Mulai dari pusat kota dengan pinggir jalan, trotoar, gedung-gedung dan tempat-tempat umumnya sampai di dusun-dusun terpencil yang sunyi dengan tiang-tiang rumah, pendopo kelurahan bahkan puncak bukitnya dipenuhi warna-warni bendera partai yang berkibar ditiup angin seperti mengibarkan nafsu untuk memenangkan pemilu yang diprediksi banyak pakar bakal menggelepar -- chaos setelah itu gagal (Tetapi semoga saja pemikiran bernada pesimistis itulah yang bakal gagal).
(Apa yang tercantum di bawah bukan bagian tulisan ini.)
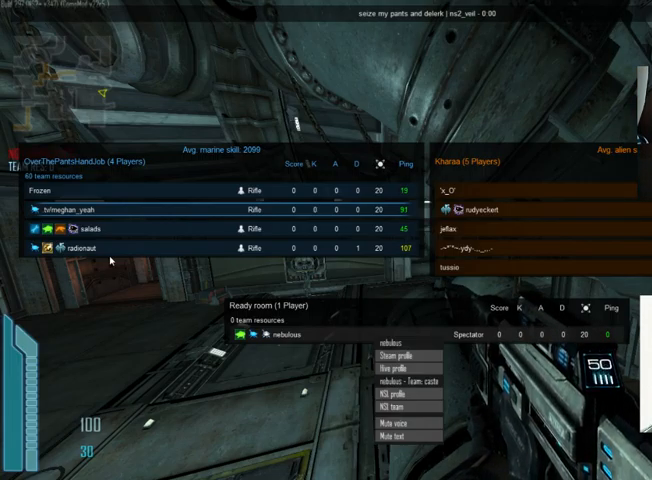
{"keys": [], "mouse": [], "events": [[33, "e", "up"], [100, "r", "up"], [100, "space", "down"], [167, "space", "up"], [267, "e", "down"], [400, "e", "up"], [433, "space", "down"], [500, "space", "up"]]}
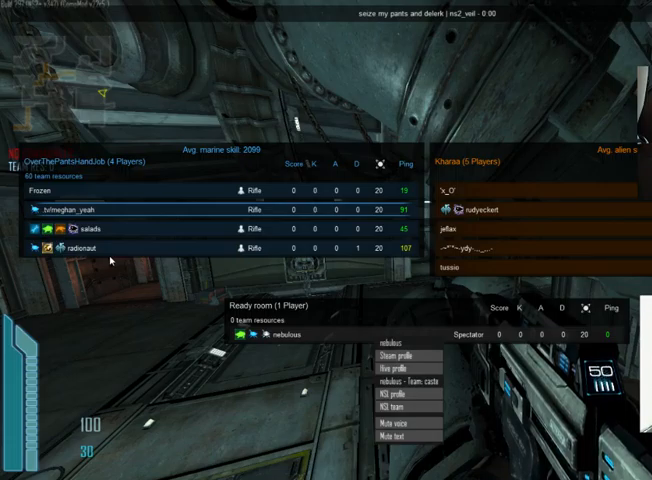
{"keys": ["space"], "mouse": [], "events": [[100, "space", "down"], [167, "c", "down"], [167, "space", "up"], [233, "c", "up"], [367, "e", "down"], [433, "e", "up"], [433, "space", "down"]]}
Koran-koran, televisi, radio sampai obrolan warung kopi sibuk membahas persoalan partai. Terkadang menjagokan salah satu partai, memuji-muji dan memberi hati kemudian pada saat yang hampir bersamaan mengolok-olok dan mengejek bagi partai lain yang tidak masuk dalam rumusan kesepakatannya. Sepertinya memang kita belum siap untuk saling mencintai dalam perbedaan karena barangkali kesiapan itu telah dibonsai oleh rezim otoriter -- kalem masa lalu. Kita dipaksa hidup untuk menikmati kebersamaan dalam kenyataan perbedaan. Sungguh memang sebuah pengingkaran terhadap benih-benih demokrasi yang telah dalam ditanamkan dalam kesadaran kita.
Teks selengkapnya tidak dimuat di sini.